Am Freitag, dann die vermutlich wichtigste Nachricht: Freispruch für Ex-Innenminister Matteo Salvini. Ihm waren Amtsmissbrauch und Entführung für seine rigide Migrationspolitik im Sommer 2019 vorgeworfen worden, als er das NGO-Schiff „Open Arms“ nicht hatte anlegen lassen. 6 Jahre Haft hatte die Staatsanwaltschaft gefordert.
Salvinis Triumph ist eine Niederlage für die NGOs; eine Niederlage für die linke Justiz, die Recht machen will, statt es durchzusetzen; und eine Niederlage für diejenigen, die behaupten, dass eine Politik, die sich dem Schutz der Grenzen widmet, rechtswidrig sei.
Für Meloni ist das ein Aufschlag. Denn ihr Albanien-Projekt ist damit wieder aktuell. Anders, als es manche Medien dargestellt haben, ist es nicht gescheitert; es geht lediglich darum, ob einige Herkunftsländer von Migranten sicher sind oder nicht. Die Richter, die den Plan torpedierten, Migranten nach Albanien zu bringen und dort über deren Asylanträge zu entscheiden, haben das „Albanien-Modell“ also nicht zum Einsturz gebracht.
Bereits im November hatte Italien deswegen Migranten auf die andere Seite der Adria gebracht, trotz Gerichtsbeschluss. Die Ministerpräsidentin hatte nach dem Entscheid kurzerhand entschieden, dass die Erstellung der Liste von sicheren Herkunftsstaaten von nun an in ihrem Amt entscheiden werde.
Der Fall Salvini ist deswegen so wichtig, weil er bestätigt, dass der italienische Staat bei der Durchsetzung seiner Verpflichtungen einen größeren Spielraum hat, als man bisher zugestehen wollte. Und während zu Salvinis Zeiten Brüssel im Clinch mit Rom lag, und jeder Vorstoß skeptisch beäugt wurde, hat sich Meloni so unerlässlich gemacht, dass sie mit Ursula von der Leyens Segen agieren kann, wie es den italienischen Regierungen zuvor nur wenig gegönnt war.

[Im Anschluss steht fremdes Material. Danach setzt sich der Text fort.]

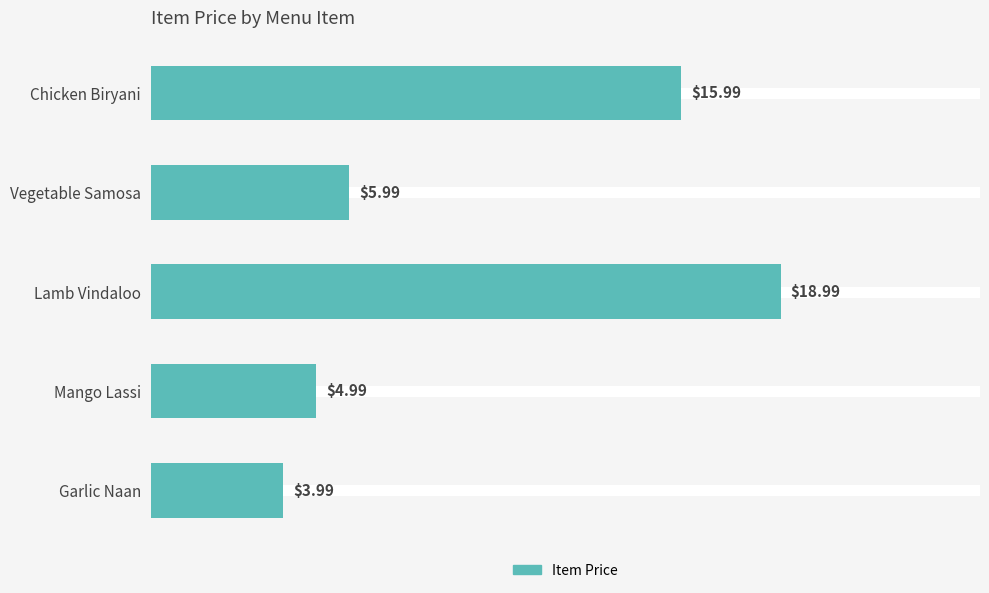

List the labels in order of value, largest first.

Lamb Vindaloo, Chicken Biryani, Vegetable Samosa, Mango Lassi, Garlic Naan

Es gibt in der Albanien-Frage daher gleich zwei Punkte. Der erste besteht daraus, dass sich Italien auf rechtlichem Fundament befindet, und die Querschüsse demnach politisch und nicht juristisch motiviert sind. Sinngemäß erklärte Meloni: Die Richter können in Einzelfällen entscheiden; sie können aber mit Einzelfallentscheidungen nicht die Migrationspolitik als Ganzes bestimmen.
Der zweite Punkt betrifft die EU. Gleich mehrere Länder haben ein Interesse daran, dass Meloni mit ihrer Hotspot-Idee einen Präzedenzfall setzt. Nicht nur Ungarn und die Slowakei haben in der Vergangenheit für solche Asylzentren außerhalb der EU plädiert. Hotspots gibt es zwar bereits, jedoch häufig an der EU-Grenze oder in Zentren in EU-Mitgliedsländern. Auch Meloni eher misstrauisch gesonnene Regierungen, wie die von Emmanuel Macron, sind an den Ergebnissen einer solchen Strategie interessiert. Angeblich soll ein dutzend EU-Staaten mit dem Albanien-Modell liebäugeln, so die Tageszeitung Giornale.

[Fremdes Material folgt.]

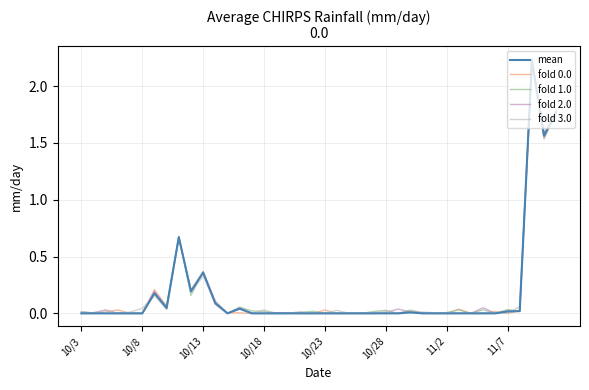

Which series has the largest range (max minus min)?

fold 3.0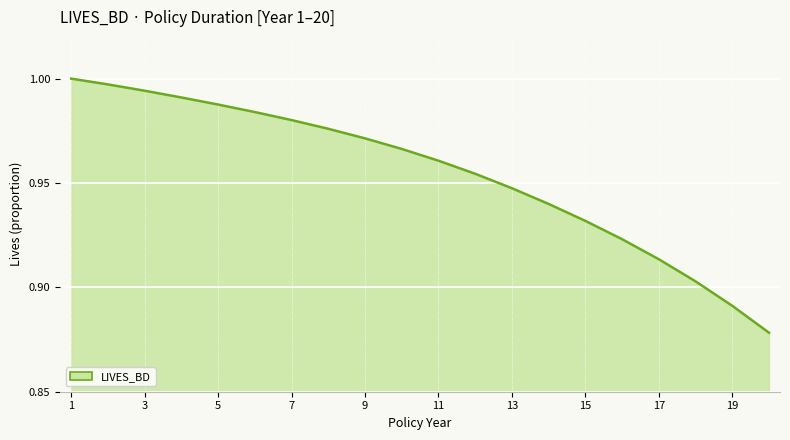

Does the chart display data point markers on the line(s)?

No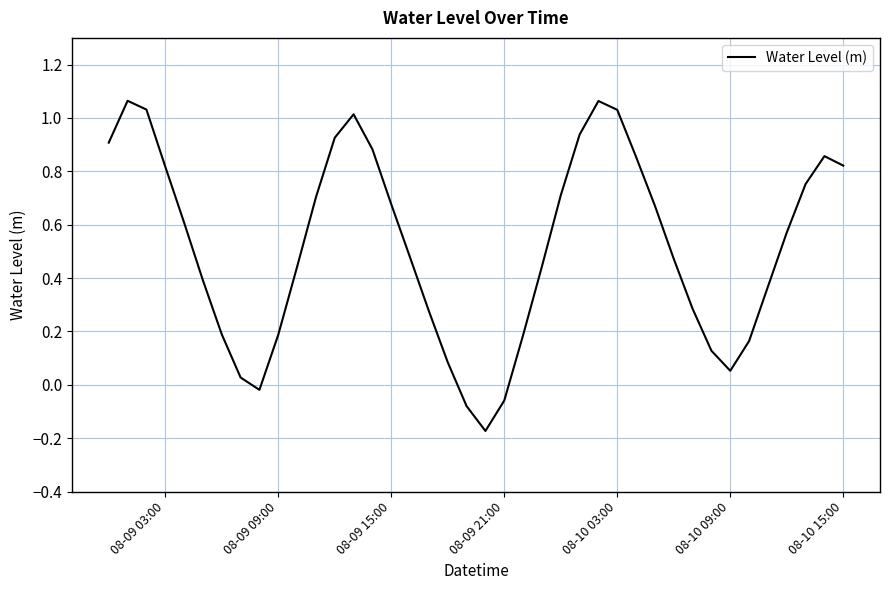

Is this an area chart (filled region under the line)?

No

Im Grunde hat die EU-Kommissionspräsidentin der italienischen Ministerpräsidentin mehrere Signale gesendet, dass die EU das Albanien-Modell austesten möchte. Das muss aber nichts heißen angesichts juristischer Entscheidungen, wie sie bereits in der Vergangenheit geschehen sind. So steht das Urteil des EuGH noch aus. Meloni beruft sich jedoch auf das Urteil des Kassationsgerichtshofs, das ihr freie Hand bei der Bestimmung von sicheren Herkunftsländern einräumt.
Meloni scheint sich ihrer Sache so sicher zu sein, dass sie wie im November Fakten schafft. Ab der zweiten Januarwoche sollen italienische Schiffe wieder Migranten nach Shëngjin und Gjadër bringen. Es geht um 2025 Migranten. Meloni erklärte bereits letzte Woche, dass, sollte der EuGH das Albanien-Modell verhindern, dann „würde das die Gefahr einer Beeinträchtigung der Rückführungspolitik aller Mitgliedsstaaten bedeuten“, zumindest bis zur vollständigen Umsetzung der Asylvorschriften im Jahr 2026.
Meloni hat dabei irreguläre Migration auch als von Russland gewollte Unterminierung europäischer Stabilität „geframed“ – und damit ein geschicktes Narrativ gewoben, gegen das auch Brüssel schwer gegenargumentieren kann.